Based on the amounts that are being offered, varying from single tablets or grams of powder to tens of tablets or grams of powder, social media such as Telegram are most likely used for the purchase of smaller amounts of drugs. This is somewhat different from darknet markets where also wholesale amounts of drugs are being offered. Telegram could be one of the intermediary options between darknet markets and street dealing which are valued by end users according to the work by Moyle et al. [2].
Strengths and Limitations
The results presented in this article should be interpreted in the light of a number of limitations. The Telegram markets we followed may not be representative for all Telegram markets that are used to exchange illegal products including drugs. Many posts are not unique. Some posts are identical or almost identical and are most likely repeated (repost) over days on different markets. In most posts, more than 1 substance is being offered. To what extent the products offered on Telegram are actually being traded and how this trading takes place cannot be derived from these data. However, we do know from the DIMS data that there is a certain amount of drugs trade via Telegram [10]. With regard to data extractions, limitations were that drug prices could not automatically be extracted from the data and that messages that included videos could not be automatically scraped and incorporated in our database. MDMA and ecstasy are combined in the analyses as the chemical is the same; however, the form and mode of administration (MDMA: powder or crystal; ecstasy: tablet) differ. In the Netherlands, the tablet form is more common.
Conclusion
Based on our findings and given the limitations, we conclude that Telegram is currently not suitable as a representative data source on its own to monitor changes in psychoactive substance trade on the Dutch drug market. However, it does give a “real-time” insight on which drugs are being offered online via social media in the Netherlands. In combination with other monitoring instruments available in the Netherlands, it helps inform policy makers about how drug supply has been affected during the COVID-19 pandemic and how the direction of this effect was different for different classes of substances.
Acknowledgement
The authors would like to thank Annemarie Brockmöller from Web-IQ for consultations while interpreting the Telegram data.
Statement of Ethics
No data were collected prospectively for the presented analyses, and none of the participants was subjected to research procedures. Therefore, this study was exempted from medical ethics approval in the Netherlands.

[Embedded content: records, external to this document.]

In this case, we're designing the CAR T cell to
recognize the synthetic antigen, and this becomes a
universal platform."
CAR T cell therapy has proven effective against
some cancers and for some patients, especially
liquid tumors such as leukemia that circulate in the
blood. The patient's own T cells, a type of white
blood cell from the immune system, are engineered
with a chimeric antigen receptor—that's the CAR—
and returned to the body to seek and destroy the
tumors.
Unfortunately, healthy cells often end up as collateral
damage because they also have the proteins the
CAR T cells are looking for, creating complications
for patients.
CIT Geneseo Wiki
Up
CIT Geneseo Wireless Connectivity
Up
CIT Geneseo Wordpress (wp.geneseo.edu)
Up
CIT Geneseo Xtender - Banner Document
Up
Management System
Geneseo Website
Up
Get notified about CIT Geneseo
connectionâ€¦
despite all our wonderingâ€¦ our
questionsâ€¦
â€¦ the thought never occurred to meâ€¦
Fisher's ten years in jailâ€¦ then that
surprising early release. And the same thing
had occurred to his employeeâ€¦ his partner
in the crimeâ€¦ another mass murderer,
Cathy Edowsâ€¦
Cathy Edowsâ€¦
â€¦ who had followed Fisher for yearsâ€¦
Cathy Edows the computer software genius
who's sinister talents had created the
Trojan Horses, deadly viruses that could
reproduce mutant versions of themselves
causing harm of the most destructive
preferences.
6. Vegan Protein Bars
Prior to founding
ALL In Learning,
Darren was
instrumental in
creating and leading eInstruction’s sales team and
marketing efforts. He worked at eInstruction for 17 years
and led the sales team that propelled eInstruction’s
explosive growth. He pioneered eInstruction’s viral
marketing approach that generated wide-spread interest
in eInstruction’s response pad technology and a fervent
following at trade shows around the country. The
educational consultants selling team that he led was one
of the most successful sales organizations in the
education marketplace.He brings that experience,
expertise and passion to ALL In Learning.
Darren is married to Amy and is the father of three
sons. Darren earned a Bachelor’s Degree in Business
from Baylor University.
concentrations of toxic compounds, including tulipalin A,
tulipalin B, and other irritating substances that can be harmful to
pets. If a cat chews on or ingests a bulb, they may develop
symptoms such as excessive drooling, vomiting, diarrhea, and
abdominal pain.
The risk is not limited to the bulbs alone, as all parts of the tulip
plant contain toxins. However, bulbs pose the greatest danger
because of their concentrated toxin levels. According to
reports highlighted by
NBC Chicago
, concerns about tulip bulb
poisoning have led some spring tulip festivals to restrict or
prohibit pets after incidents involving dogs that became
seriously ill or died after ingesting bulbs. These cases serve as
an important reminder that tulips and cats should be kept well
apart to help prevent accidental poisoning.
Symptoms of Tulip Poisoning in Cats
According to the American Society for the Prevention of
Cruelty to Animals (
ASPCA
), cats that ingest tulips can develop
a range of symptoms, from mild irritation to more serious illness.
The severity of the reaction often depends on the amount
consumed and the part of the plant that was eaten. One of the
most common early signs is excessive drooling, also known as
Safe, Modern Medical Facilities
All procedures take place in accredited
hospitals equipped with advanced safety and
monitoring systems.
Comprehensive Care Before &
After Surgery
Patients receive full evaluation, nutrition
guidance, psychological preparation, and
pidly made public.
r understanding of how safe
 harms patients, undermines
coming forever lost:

Conflict of Interest Statement
The authors have no conflicts of interest to declare.
Funding Sources
This work was supported by a grant from the Netherlands Ministry of Health, Welfare and Sport (VWS) to the Trimbos Institute for drug monitoring.
Author Contributions
All authors contributed to the conception of the work. D.G., L.S., and L.S.R. created the key word database, and M.B. extracted the Telegram data and imported data in R. M.B. prepared the analyses; all authors evaluated, interpreted, and optimized the analyses. M.B. wrote the first draft of the manuscript, D.G., L.S., and L.S.R. commented on the draft and/or rewrote sections of the draft. All authors approved the final version of the manuscript.